MI5 Coding Challenge

MI5 (Military Intelligence, Section 5) is the United Kingdom’s domestic counter-intelligence and security agency and is part of its intelligence machinery alongside the Secret Intelligence Service (MI6), Government Communications Headquarters (GCHQ) and Defence Intelligence (DI). The service is directed to protect British parliamentary democracy and economic interests, and counter terrorism and espionage within the UK.

You would think that with this description their recruitment process is very strict, but recently I found this coding challenge and was disappointed with the redundancy of the solution. I hope my approach was incorrect and that the real solution to the stenographic challenge is more complicated than I found. Nonetheless, it is a good “Hello World” exercise if you are into the analysis of data, cryptography, and/or lack-of-data-driven investigation.


A chunk of random alphanumeric characters, some forward slash, and plus signs.
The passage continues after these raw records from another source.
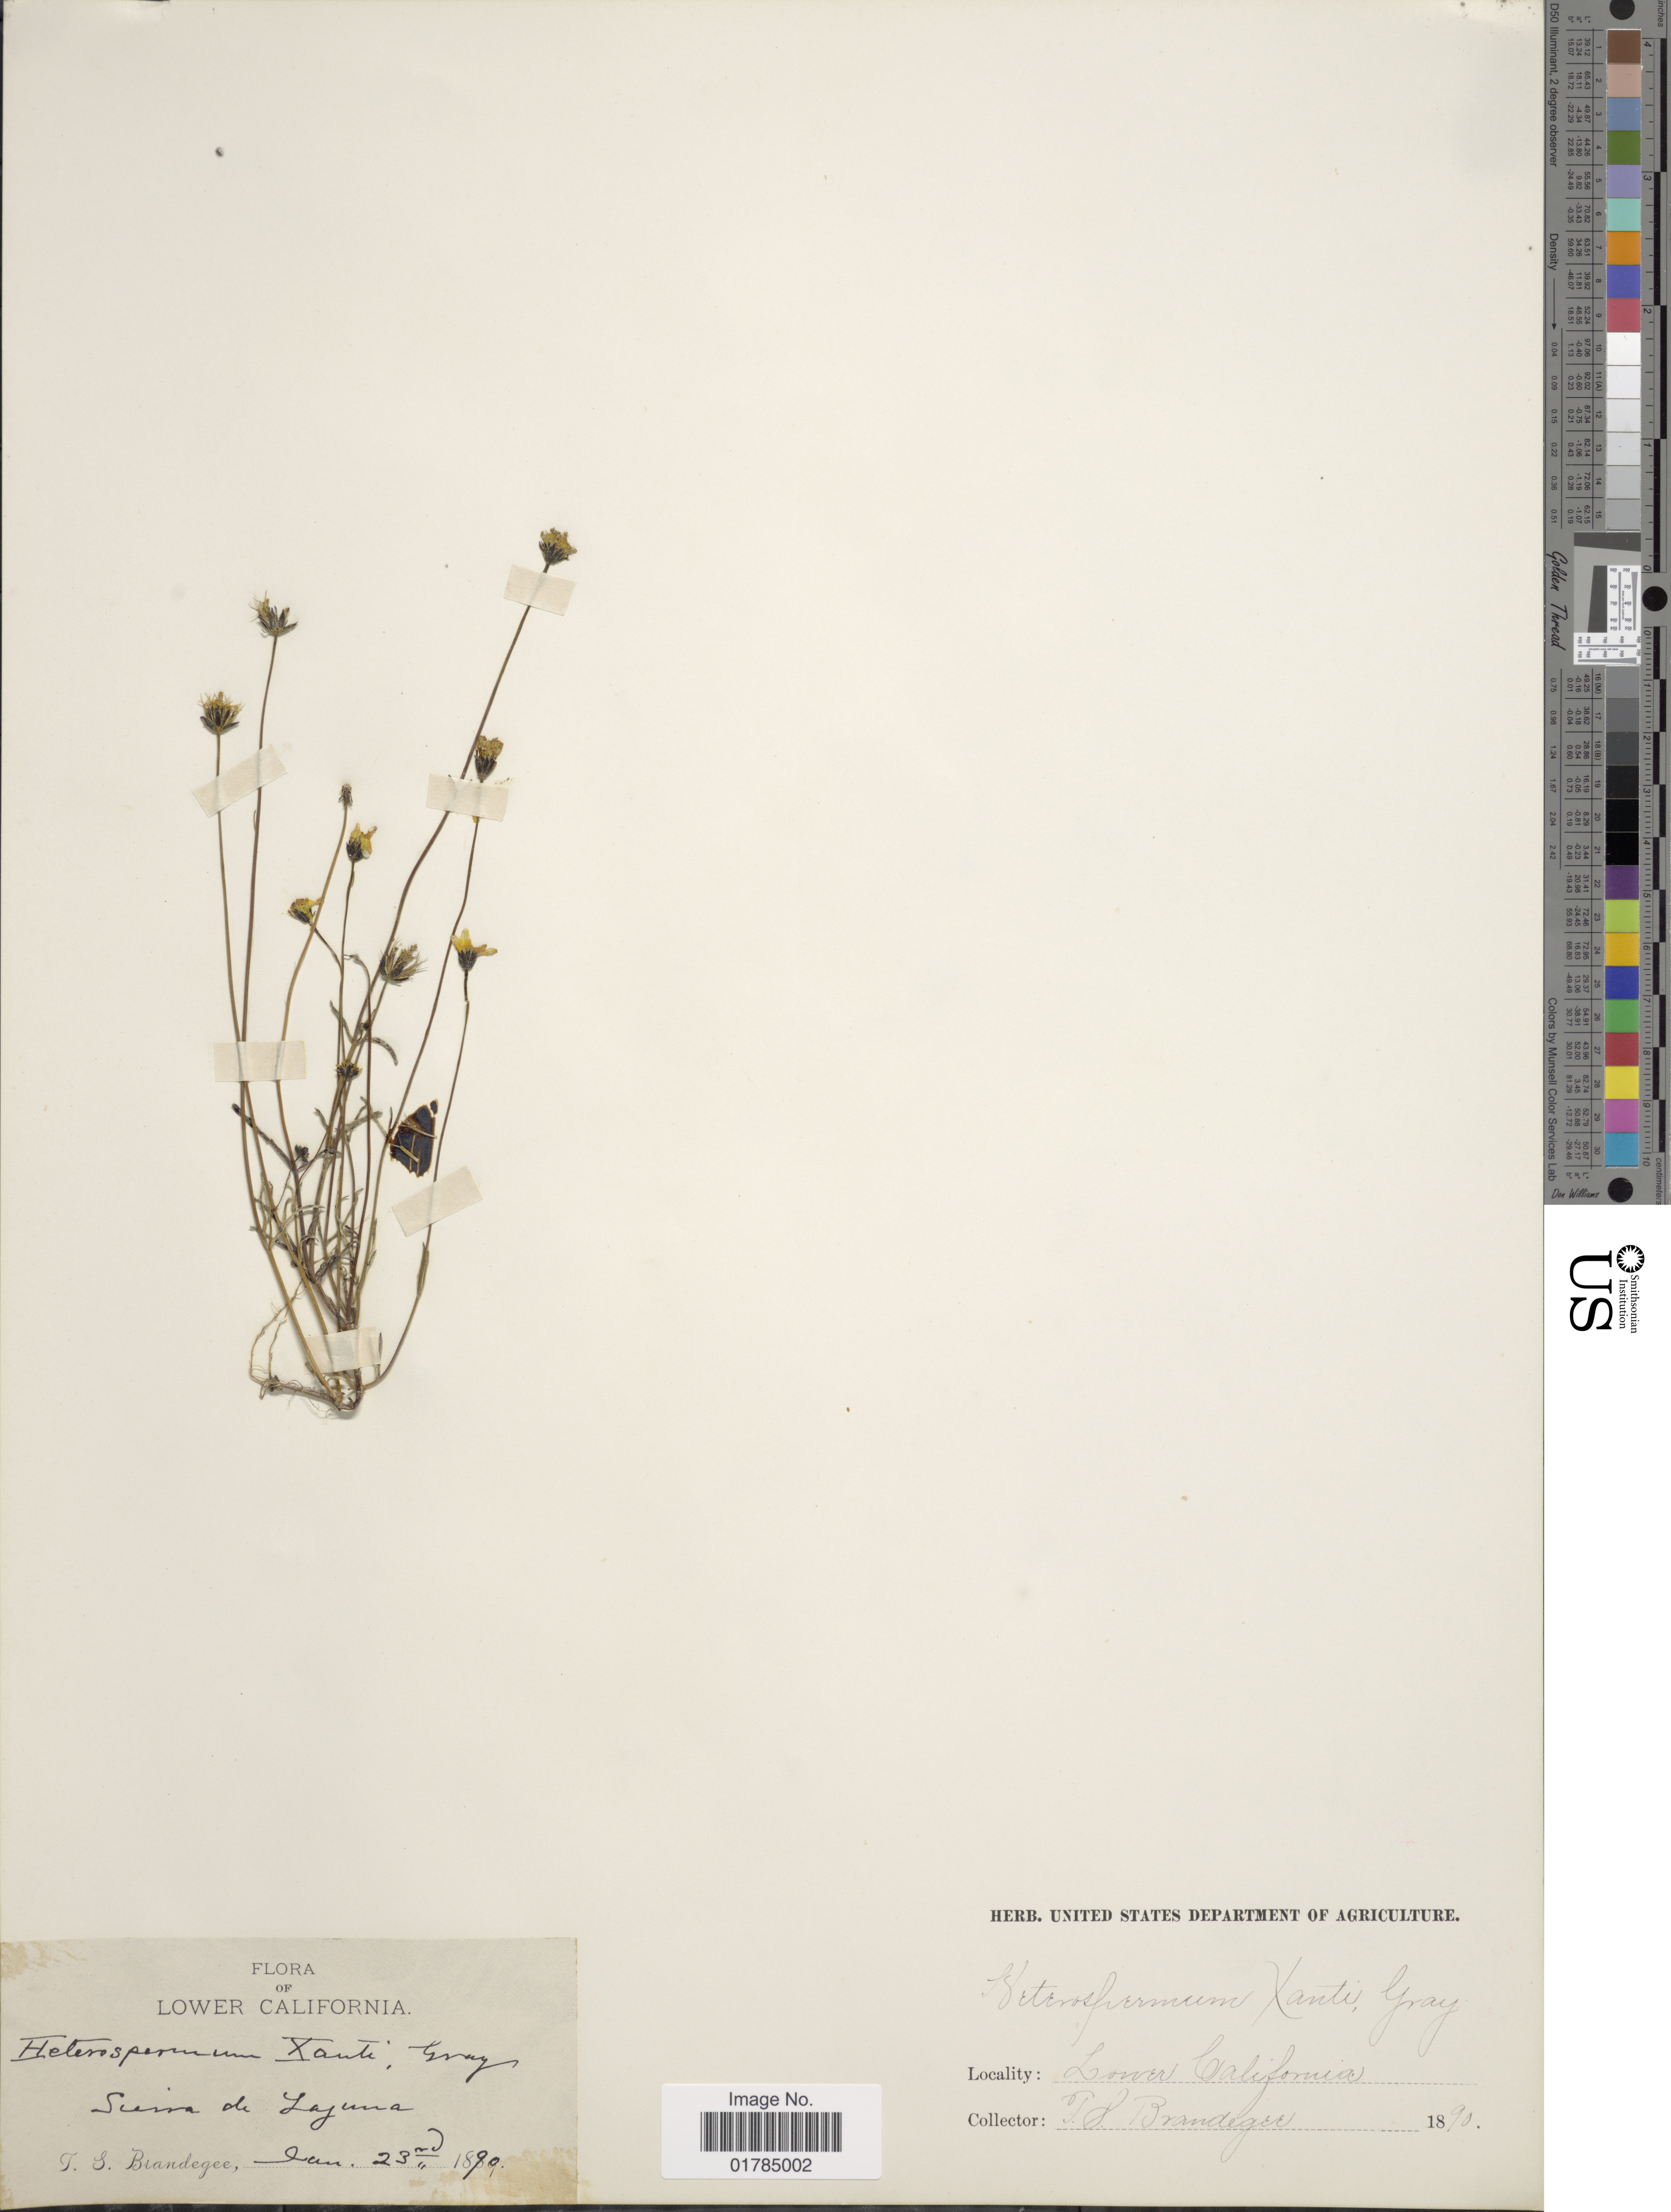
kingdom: Plantae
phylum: Tracheophyta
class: Magnoliopsida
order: Asterales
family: Asteraceae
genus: Heterosperma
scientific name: Heterosperma xanti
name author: Sherff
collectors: J. S. Brandegee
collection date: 1890-01-23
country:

By the character set we can assume this is a BaseN-encoded data. RFC 4648 defines the specification for the Base16, Base32, and Base64 data encodings. For a string foobar the resulting of these three encoders is this:

BASE64("foobar") = "Zm9vYmFy"
BASE32("foobar") = "MZXW6YTBOI======"
BASE16("foobar") = "666F6F626172"

Decoding these strings we find that it is encoded in Base64 as the other two return either an invalid data or invalid UTF-8 string. Notice that the Base32 command is not available in an standard Unix installation, but the package exists and for the Base16 decryption I wrote a script in Perl.

$ echo "iVBOR...uQmCC" | base16 -d 1> /dev/null ; echo $? # --> 1
$ echo "iVBOR...uQmCC" | base32 -d 1> /dev/null ; echo $? # --> 1
$ echo "iVBOR...uQmCC" | base64 -d 1> /dev/null ; echo $? # --> 0

After saving the output of the base64 command we want to use the Unix command file to detect its mime-type which will give us a hint at what data is contained in it. We discover that the data is a PNG image with 92x163 pixels.

$ echo "iVBOR...uQmCC" | base64 -d 1> output.ext
$ file output.ext
file.ext: PNG image data, 92 x 163, 8-bit/color RGBA, non-interlaced

At this point we know this is an steganographic challenge, which generally means there is hidden data in the least significant bits of the image. Usually, the Unix command strings can give us the solution right away if the hidden data is embedded in the comment section, other times the data is another image embedded at the end of the original one, and other times the bits composing the header were modified to make it look like an image.

$ strings output.png
As I read, numbers I see. 'Twould be a shame not to count this art among the great texts of our time7

Is this the solution? What does “As I read, numbers I see” means? Is this gibberish to distract us? If we open the file with an image viewer we can see a zebra-like pattern of pink and blue stripes, it looks like image noise.

Remember that an image is composed by pixels, maybe if we read pixel by pixel we can find something. But working with colored images is usually not a good idea. PBM is a simpler format we can use to find hidden data through pixels, we can use Gimp and export the PNG image to PBM in ASCII format, this will represent the black pixels with integer one and the white pixels with integer zero. But this is a coding challenge so lets use code to get the binary output.

First, lets lets convert to black and white using ImageMagick:

$ convert output.png -threshold 50% threshold.png

Now lets use Python to read pixel by pixel, but instead of reading X and Y we will assume that the data is a long single-line image which means we will read from top to bottom on the X axis.

#!/usr/bin/env python
from PIL import Image

solution = ""
image = Image.open("threshold.png")
picture = image.load()

for y in range(image.size[1]):
    for x in range(image.size[0]):
        print(picture[x, y])

Lets go back to the first hint “As I read, numbers I see” there must be some significant meaning on this. We already have a pixel-by-pixel reader and we are seeing numbers, but there is not solution yet, lets think about it… We have an image with random black pixels in a white canvas — or the other way around if you prefer — are they really random? Could the position of the pixels mean something? Lets modify the script to print the position of the pixels are Unicode characters and see what happens:

#!/usr/bin/env python
from PIL import Image

solution = ""
image = Image.open("threshold.png")
picture = image.load()
number = 1
color = 0

for y in range(image.size[1]):
    for x in range(image.size[0]):
        pixel = picture[x, y]
        if pixel == color:
            number += 1
            solution += unichr(number)
            number = 1
        color = pixel


Voilà! We have an hexadecimal string, lets decode it:

$ python solution.py | tr -d '-' | xxd -p
Songratulations, you solved the puzzle! Why don?t
you apply to join our team? mi5.gov.uk/careers